Working with Amazon AWS S3

As part of the process of migrating off a personal hosting service and onto Amazon AWS and Github, I am moving various configurations to S3. I plan to store configuration information for some small scripts and configuration that run in AWS Lambda. I am also piping emails to my personal domain to an S3 bucket. In summary, I would like to accomplish the following:

  1. Read files from my emails bucket
  2. Publish code to an S3 bucket (from CLI or npm)
  3. Publish configuration to a separate S3 bucket (from CLI or npm)
  4. Read configuration from S3 bucket in node-based lambda script

It was not immediately clear to me how I would read those emails. I could see the bucket, and the names of the files, but couldn’t view the content through the AWS S3 web interface.

I started trying to do this in node, but soon feel back to the CLI as it seems better documented and easier to experiment with as I learn the S3 model. After following the setup steps, and having some initial success with aws s3 ls.

└─ $ ▶ aws s3 ls
2016-09-10 16:43:26 emails-bucket
2016-02-02 11:05:51 config-bucket
2016-07-23 11:27:30 code-bucket

After looking through the list of S3 commands I realized S3 is incredibly simple. It’s like a stripped down remote file share. You can create buckets, which contain files. You can copy files in and out of buckets, delete them, and move them, but that’s it. There is no reading from S3, or piping the contents elsewhere. There is only copy in and copy out. I suppose the closest you get to directly interacting with S3 is the presign command, which gives you a time-limited URL from which the resource can be accessed.

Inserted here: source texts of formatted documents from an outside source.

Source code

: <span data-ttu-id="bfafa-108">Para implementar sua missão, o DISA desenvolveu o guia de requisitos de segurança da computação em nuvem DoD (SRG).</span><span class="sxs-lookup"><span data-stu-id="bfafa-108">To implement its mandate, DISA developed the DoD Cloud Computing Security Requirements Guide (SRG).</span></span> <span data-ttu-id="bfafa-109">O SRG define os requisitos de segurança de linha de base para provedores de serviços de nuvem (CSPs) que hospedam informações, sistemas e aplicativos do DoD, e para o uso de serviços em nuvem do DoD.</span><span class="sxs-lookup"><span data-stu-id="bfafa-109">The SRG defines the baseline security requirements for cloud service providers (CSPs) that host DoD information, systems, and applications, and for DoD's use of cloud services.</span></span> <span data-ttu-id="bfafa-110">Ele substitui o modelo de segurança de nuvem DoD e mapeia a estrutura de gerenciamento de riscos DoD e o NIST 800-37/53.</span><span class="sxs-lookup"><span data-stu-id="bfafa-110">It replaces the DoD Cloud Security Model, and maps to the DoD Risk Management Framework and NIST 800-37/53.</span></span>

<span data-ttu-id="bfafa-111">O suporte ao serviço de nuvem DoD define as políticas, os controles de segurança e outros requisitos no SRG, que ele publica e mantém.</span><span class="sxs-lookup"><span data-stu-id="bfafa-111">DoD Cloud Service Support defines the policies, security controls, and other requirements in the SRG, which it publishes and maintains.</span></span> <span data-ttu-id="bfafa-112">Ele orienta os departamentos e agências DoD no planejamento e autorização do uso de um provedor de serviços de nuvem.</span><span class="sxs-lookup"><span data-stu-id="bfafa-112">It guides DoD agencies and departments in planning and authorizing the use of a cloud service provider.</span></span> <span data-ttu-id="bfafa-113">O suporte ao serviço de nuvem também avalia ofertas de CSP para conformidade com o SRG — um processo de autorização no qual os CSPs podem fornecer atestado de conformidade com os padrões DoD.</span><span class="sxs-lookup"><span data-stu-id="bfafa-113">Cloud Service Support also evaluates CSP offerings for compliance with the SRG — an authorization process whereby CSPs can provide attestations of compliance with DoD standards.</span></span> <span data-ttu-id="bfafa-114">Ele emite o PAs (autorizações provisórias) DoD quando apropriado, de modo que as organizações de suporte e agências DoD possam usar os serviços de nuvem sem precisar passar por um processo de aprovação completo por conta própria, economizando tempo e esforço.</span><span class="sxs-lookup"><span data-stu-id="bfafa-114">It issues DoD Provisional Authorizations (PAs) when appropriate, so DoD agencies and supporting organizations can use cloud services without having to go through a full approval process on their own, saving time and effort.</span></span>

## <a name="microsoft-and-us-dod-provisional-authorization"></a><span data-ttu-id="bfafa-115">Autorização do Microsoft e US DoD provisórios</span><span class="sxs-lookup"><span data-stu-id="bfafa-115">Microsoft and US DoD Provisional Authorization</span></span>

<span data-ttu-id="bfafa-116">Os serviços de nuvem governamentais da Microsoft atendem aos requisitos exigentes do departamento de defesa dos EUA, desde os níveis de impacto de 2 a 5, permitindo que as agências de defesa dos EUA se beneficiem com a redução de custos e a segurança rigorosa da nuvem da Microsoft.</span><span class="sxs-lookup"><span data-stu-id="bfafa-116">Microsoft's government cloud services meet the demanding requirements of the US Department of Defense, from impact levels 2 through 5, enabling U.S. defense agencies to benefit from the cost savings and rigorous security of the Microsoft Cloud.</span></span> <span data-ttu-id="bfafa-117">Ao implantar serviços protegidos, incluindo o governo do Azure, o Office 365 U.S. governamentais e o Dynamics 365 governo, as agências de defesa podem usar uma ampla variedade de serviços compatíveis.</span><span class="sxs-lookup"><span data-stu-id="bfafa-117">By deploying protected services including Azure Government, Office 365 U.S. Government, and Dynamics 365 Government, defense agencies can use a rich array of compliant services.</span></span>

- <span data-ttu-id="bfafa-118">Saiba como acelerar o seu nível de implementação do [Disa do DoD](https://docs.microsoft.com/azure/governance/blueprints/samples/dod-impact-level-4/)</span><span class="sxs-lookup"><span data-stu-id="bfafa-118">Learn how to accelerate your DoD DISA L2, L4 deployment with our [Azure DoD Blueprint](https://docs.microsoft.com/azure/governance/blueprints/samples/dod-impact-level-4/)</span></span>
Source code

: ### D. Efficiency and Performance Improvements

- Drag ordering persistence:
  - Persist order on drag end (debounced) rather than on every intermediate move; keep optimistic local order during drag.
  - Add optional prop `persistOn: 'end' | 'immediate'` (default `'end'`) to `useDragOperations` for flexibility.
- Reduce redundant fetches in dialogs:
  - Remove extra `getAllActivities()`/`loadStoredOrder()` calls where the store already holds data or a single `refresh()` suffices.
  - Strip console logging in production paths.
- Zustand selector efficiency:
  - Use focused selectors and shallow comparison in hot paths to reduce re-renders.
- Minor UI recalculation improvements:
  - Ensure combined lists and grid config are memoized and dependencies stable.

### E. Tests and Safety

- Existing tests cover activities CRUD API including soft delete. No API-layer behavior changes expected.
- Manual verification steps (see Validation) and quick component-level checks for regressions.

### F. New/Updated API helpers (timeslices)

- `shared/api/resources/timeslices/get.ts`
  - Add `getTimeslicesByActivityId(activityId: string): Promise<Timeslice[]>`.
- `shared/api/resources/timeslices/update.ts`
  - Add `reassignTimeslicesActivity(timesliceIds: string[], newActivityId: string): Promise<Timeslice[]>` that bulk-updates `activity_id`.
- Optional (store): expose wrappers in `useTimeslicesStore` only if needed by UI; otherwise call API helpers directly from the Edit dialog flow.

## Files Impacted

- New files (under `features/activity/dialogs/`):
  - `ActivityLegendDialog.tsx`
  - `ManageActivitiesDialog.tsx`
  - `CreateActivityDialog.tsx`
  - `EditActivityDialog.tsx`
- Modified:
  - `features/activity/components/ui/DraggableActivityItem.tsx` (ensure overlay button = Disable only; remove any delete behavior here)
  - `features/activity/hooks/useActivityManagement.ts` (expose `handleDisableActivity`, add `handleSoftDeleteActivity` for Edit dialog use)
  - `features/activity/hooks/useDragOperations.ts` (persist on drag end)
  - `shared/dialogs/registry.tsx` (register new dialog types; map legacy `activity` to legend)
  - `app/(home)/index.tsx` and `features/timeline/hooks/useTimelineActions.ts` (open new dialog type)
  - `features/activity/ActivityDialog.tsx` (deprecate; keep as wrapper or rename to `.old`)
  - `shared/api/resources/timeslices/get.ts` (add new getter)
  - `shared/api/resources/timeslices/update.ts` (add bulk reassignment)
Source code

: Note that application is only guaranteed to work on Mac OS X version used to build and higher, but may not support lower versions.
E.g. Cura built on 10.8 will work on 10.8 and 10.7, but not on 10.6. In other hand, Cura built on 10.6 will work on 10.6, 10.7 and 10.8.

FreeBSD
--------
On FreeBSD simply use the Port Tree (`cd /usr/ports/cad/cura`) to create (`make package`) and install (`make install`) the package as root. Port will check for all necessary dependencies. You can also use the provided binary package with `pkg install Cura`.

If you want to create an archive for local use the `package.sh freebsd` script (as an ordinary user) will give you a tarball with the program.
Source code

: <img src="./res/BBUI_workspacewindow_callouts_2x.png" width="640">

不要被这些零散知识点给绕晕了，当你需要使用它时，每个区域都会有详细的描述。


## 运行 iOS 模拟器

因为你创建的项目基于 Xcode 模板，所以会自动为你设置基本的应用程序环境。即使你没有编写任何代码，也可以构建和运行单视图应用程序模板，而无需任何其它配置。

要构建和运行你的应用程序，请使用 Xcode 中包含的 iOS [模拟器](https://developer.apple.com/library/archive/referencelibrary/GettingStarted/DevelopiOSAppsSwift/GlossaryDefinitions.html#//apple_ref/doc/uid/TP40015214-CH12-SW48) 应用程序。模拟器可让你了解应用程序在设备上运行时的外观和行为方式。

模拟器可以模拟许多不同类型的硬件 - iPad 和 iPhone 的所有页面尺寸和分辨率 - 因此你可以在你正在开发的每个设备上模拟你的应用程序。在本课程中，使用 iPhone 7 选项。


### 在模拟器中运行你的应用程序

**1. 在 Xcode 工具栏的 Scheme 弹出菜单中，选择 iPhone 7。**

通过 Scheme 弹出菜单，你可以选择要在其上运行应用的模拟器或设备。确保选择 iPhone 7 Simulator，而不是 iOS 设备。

Reading files from an S3 bucket

Reading contents of my emails bucket looks like this.

└─ $ ▶ aws s3 sync s3://emails-bucket .
download: s3://emails-bucket/file1 to ./file1
download: s3://emails-bucket/file2 to ./file2

The sync command is like primitive rsync or sophisticated cp; it copies everything new from source to destination.

Reading configuration from S3 bucket in a node-based lambda script

If I want to separate code and configuration into different S3 buckets and access configuration dynamically from the config bucket, I can either copy the files locally or make them temporarily accessible via a presign URL. Alternately, I could store config and code in the same S3 bucket. That is probably better. Ideally I’d like to keep canonical configuration outside of the code repository. Perhaps I could have a dedicated canonical S3 bucket for configuration, but merge that into the code during the build step.

My main goal of keeping config and code separate is to avoid having sensitve config (e.g. friends’ email addresses) in my source repository, and to allow updates to configuration without needing to redeploy code. The easiest solution that gets most of those things is to have a separate bucket for configuration, and a deploy script that fetches config from S3 and replaces the fake config included in the repo.

Bummer. Lambda requires zips from S3, and it still seems to require manual upload every time it needs to be updated. Ah well.